Verzuim: Verzuim heeft slechts betrekking op toerekenbare vertragingssituaties, terwijl ‘tekortkomen’ ook de onmogelijkheid van de prestatie omvat en bovendien mede het gebied bestrijkt van de niet toerekenbaarheid, dus van de overmacht. Niet iedere vertraging is verzuim, maar alleen die vertraging die voldoet aan de daarvoor gestelde veriesten. Deze vereisten zijn samengevat in art 6:81. (p. 101 en 102 SBR 4)

Soms is voor een aanspraak op schadevergoeding verzuim vereist,. Dit is het geval wanneer de nakoming niet blijvend onmogelijk is. Voor het intreden van het verzuim is in beginsel een ingebrekestelling nodig, zie hiervoor art 6:81 en 6:82. Soms kan de schuldenaar in verzuim zijn zonder ingebrekestelling, zie hiervoor art. 6:83.

 

Ingebrekestelling: Een ingebrekestelling is een schriftelijke aanmaning en kans om alsnog na te komen. Een ingebrekestelling is in beginsel vereist voor het intreden van het verzuim (art. 6:82).

 

Gevolgschade: Gevolgschade is de vermogensschade die de schuldeiser ten gevolge van het feit dat de prestatie ondeugdelijk is, lijdt in zijn vermogen. (p. 165 SBR 4)

 

 

Vertragingschade: Vertragingschade is schade, die ontstaat doordat de schuldenaar te laat presteert. (p. 165 SBR 4)

 

Vervangende schadevergoeding: Vervangende schadevergoeding is de vergoeding die kan dienen ter vervanging van een onmogelijk geworden prestatie. (p. 166 SBR 4)

 

Rechtsverwerking: Rechtsverwerking leidt tot geheel of gedeeltelijk verlies van een recht of bevoegdheid tegen de wil van de rechthebbende door de werking van redelijkheid en billijkheid. (p. 254 SBR 4)

 

De schuldeiser kan zijn rechten verwerken als hij niet reageert op het verzoek van de nalatige schuldenaar, om te verklaren welke stappen de schuldeiser zal nemen in antwoord op de tekortkoming in de nakoming. Men denke hier aan bijvoorbeeld het recht om nakoming vorderen, de verbintenis te ontbinden en schadevergoeding te vorderen. (samenvatting)

 

Boetebeding: In veel gevallen houden partijen in hun contract rekening met een eventuele niet-nakoming van de schuldenaar door een boetenbeding overeen te komen. Als boetebeding wordt in art 6:91 aangemerkt ieder beding waarbij is bepaald, dat de schuldenaar in geval van tekortschieten gehouden is een geldsom of een andere prestatie te voldoen, ongeacht of zulks strekt ter vergoeding van schade dan wel enkel ter aansporing om tot nakoming over te gaan. (p 192 SBR 4)

****************************************

Opdracht A: Herschrijf de lijst vanaf het begin tot en met de regel met "What is the total value across all series at 2019?", waarbij je "series" vervangt door "data series" en verder niets wijzigt.
De tekst over verbintenissenrecht en de lijst die volgt staan volledig los van elkaar.

****************************************

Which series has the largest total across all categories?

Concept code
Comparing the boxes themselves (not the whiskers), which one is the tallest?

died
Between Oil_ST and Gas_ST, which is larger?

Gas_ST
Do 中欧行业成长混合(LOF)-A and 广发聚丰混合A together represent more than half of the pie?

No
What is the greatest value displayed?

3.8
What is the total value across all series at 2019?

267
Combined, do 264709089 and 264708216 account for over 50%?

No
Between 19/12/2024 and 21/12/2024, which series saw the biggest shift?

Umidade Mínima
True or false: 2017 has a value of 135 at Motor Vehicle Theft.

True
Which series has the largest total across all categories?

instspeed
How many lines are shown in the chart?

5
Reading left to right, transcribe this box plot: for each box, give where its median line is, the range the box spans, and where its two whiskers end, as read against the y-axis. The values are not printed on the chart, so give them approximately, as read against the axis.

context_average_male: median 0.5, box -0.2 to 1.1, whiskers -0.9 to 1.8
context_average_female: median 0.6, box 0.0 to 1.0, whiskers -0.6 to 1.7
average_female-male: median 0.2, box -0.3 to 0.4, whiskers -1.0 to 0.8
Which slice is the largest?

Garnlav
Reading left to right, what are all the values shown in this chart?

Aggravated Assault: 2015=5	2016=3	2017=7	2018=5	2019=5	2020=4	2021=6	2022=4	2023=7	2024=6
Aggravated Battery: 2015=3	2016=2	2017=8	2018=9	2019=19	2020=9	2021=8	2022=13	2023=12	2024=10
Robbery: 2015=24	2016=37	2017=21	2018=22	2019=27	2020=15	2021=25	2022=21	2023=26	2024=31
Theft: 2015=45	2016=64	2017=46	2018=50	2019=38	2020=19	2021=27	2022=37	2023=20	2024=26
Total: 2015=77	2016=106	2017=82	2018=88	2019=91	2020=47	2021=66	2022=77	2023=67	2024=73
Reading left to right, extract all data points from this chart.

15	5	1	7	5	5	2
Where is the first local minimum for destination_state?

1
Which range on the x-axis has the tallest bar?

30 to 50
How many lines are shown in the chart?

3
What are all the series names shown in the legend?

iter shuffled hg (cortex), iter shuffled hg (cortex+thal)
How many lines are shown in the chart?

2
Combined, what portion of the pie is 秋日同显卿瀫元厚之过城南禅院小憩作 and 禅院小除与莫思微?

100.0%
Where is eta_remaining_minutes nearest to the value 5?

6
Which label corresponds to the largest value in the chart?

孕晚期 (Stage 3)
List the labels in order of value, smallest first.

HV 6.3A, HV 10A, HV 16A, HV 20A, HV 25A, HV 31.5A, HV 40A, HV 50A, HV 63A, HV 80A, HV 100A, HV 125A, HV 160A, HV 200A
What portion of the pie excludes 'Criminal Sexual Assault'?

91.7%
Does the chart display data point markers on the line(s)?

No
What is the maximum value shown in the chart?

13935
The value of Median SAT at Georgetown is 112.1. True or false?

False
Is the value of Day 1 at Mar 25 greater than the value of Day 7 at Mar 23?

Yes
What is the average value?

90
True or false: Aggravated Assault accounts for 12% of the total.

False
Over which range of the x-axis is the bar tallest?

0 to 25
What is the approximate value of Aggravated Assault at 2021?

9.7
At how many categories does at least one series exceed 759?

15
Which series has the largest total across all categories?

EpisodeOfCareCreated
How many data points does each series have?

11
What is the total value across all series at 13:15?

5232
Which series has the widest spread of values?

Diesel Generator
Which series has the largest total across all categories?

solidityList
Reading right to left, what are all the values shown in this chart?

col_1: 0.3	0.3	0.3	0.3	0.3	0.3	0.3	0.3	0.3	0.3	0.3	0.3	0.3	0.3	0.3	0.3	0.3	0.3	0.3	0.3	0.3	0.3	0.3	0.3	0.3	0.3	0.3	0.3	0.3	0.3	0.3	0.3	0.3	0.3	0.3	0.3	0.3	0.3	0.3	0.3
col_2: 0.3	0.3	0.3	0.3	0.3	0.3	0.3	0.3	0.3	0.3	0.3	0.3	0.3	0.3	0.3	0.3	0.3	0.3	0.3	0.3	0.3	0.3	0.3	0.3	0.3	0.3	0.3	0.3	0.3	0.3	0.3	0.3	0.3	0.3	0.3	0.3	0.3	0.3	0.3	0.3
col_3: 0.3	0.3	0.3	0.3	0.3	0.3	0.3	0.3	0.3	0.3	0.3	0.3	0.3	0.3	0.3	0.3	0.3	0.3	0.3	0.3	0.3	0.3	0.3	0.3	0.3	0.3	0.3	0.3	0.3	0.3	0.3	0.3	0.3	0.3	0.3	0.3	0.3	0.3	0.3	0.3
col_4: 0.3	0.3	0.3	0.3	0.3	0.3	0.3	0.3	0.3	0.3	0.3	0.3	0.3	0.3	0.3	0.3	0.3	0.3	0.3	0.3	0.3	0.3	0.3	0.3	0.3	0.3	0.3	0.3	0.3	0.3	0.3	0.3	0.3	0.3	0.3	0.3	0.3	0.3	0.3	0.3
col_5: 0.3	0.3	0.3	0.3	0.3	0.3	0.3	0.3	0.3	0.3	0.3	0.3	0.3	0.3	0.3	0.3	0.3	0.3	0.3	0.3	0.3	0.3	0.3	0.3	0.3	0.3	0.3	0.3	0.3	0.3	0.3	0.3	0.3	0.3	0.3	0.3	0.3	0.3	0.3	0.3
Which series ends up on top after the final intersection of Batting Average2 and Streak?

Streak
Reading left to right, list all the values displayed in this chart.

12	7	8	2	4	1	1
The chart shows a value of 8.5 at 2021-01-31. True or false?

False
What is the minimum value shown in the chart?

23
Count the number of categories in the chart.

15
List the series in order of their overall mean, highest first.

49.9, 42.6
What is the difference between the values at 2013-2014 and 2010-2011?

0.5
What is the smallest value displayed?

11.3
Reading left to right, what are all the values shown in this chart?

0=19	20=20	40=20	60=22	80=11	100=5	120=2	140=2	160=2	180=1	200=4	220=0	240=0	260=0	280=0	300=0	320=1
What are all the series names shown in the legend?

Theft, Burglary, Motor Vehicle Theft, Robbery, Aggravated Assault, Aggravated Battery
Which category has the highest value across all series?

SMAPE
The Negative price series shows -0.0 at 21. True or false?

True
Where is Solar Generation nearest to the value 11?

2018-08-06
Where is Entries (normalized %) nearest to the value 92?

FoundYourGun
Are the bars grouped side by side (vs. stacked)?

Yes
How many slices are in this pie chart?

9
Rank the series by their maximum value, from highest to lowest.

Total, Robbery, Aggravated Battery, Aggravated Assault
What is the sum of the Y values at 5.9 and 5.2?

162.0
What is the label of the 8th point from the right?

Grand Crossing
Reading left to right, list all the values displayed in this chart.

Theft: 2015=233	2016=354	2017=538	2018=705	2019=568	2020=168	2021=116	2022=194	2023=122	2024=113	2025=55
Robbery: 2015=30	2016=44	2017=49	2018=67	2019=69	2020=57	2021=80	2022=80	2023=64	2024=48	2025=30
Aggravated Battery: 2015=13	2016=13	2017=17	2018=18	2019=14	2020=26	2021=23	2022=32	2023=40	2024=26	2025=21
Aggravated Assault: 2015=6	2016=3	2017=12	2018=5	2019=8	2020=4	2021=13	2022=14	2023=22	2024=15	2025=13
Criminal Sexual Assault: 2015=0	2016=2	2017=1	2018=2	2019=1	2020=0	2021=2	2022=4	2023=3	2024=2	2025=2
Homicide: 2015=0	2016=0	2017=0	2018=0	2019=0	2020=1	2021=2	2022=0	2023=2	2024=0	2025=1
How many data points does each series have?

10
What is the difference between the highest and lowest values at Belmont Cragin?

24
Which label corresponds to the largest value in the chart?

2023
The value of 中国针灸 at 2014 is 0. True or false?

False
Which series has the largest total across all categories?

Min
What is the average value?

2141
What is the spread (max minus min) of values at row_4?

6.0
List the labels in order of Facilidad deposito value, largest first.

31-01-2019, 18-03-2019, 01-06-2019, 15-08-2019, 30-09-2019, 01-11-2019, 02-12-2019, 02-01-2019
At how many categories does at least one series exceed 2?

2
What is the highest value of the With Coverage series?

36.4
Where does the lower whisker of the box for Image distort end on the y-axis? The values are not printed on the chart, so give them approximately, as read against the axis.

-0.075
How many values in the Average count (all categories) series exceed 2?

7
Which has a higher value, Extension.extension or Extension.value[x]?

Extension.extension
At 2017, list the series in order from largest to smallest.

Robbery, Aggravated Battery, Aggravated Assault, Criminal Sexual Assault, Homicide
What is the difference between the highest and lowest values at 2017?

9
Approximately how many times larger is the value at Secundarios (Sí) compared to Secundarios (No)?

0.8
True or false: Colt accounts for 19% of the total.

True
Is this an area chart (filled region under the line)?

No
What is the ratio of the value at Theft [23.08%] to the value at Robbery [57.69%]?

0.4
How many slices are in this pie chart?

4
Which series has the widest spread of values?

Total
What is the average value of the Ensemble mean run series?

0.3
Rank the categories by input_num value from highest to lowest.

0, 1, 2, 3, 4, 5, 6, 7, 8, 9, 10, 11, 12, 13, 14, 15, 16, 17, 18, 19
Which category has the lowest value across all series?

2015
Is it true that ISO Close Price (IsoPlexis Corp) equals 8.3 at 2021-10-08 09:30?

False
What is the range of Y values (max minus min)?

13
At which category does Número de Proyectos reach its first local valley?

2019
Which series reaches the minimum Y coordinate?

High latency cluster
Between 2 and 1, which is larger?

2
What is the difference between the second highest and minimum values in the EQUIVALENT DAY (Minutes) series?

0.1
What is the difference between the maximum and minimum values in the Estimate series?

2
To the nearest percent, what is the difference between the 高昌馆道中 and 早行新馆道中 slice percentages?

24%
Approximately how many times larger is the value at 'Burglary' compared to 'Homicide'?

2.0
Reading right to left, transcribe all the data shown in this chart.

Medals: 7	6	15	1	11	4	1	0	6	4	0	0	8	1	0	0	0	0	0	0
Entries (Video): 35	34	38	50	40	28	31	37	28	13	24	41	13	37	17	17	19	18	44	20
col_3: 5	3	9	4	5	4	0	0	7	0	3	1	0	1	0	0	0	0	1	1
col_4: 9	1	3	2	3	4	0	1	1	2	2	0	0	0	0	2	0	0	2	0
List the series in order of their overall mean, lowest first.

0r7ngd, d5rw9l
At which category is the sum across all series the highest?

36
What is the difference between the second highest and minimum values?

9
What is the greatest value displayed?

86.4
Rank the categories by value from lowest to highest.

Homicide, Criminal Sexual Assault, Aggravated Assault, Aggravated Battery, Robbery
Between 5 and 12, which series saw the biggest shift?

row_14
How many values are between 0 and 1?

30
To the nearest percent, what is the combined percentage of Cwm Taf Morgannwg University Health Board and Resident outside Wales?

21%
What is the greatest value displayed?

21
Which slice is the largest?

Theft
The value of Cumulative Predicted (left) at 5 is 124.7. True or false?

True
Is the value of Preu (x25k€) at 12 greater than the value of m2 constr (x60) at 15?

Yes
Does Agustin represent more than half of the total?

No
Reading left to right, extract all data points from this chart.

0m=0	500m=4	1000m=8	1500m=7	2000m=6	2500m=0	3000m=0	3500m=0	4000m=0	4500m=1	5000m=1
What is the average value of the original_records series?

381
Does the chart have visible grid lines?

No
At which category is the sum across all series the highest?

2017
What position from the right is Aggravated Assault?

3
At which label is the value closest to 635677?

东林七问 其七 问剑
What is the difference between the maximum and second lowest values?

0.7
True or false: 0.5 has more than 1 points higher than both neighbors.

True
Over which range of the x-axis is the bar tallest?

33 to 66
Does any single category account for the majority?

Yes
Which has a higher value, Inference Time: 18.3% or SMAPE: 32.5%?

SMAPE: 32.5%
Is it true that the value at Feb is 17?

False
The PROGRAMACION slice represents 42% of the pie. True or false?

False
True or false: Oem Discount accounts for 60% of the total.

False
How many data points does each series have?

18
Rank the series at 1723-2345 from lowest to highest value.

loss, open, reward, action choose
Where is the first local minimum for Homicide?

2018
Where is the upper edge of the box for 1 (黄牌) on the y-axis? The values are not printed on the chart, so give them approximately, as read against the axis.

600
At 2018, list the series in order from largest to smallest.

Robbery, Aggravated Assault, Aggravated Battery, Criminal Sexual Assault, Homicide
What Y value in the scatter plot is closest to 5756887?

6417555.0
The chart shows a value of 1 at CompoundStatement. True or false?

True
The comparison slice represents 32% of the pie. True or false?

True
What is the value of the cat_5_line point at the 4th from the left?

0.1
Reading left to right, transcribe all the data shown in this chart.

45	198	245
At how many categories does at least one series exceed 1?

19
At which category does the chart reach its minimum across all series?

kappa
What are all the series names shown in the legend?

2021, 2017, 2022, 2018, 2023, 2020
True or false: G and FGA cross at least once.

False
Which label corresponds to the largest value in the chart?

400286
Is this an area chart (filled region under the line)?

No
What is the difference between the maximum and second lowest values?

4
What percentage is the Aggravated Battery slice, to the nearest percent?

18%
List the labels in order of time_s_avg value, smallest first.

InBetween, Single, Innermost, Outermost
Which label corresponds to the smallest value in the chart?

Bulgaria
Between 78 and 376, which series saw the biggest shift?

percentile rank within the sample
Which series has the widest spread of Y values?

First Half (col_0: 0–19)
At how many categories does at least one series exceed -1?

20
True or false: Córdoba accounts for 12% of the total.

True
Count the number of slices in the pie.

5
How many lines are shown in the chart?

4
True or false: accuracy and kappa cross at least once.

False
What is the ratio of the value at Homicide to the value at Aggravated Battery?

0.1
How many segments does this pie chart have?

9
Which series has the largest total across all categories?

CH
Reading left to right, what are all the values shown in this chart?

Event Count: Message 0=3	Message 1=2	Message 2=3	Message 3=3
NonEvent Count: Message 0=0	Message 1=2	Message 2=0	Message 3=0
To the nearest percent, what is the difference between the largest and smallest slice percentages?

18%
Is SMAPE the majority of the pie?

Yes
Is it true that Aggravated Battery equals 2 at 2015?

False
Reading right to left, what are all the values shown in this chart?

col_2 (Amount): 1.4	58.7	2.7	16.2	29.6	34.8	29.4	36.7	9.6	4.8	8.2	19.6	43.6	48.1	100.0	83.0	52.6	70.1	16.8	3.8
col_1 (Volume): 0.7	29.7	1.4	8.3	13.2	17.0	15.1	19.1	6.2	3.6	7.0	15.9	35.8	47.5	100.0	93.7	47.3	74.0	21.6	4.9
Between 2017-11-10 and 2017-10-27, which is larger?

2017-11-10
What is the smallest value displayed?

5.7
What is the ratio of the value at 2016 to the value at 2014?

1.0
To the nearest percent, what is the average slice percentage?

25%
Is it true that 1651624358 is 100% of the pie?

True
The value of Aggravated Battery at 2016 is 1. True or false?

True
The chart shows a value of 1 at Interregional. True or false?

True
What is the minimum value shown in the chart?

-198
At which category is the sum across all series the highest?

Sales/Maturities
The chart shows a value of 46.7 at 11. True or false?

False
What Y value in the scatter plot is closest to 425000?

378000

****************************************

Opdracht B: Schrijf uit de tekst over verbintenissenrecht letterlijk over van "Verzuim: Verzuim heeft" tot en met "hiervoor art. 6:83.".

Uitwerking A:
Which data series has the largest total across all categories?

Concept code
Comparing the boxes themselves (not the whiskers), which one is the tallest?

died
Between Oil_ST and Gas_ST, which is larger?

Gas_ST
Do 中欧行业成长混合(LOF)-A and 广发聚丰混合A together represent more than half of the pie?

No
What is the greatest value displayed?

3.8
What is the total value across all data series at 2019?

Uitwerking B:
Verzuim: Verzuim heeft slechts betrekking op toerekenbare vertragingssituaties, terwijl ‘tekortkomen’ ook de onmogelijkheid van de prestatie omvat en bovendien mede het gebied bestrijkt van de niet toerekenbaarheid, dus van de overmacht. Niet iedere vertraging is verzuim, maar alleen die vertraging die voldoet aan de daarvoor gestelde veriesten. Deze vereisten zijn samengevat in art 6:81. (p. 101 en 102 SBR 4)

Soms is voor een aanspraak op schadevergoeding verzuim vereist,. Dit is het geval wanneer de nakoming niet blijvend onmogelijk is. Voor het intreden van het verzuim is in beginsel een ingebrekestelling nodig, zie hiervoor art 6:81 en 6:82. Soms kan de schuldenaar in verzuim zijn zonder ingebrekestelling, zie hiervoor art. 6:83.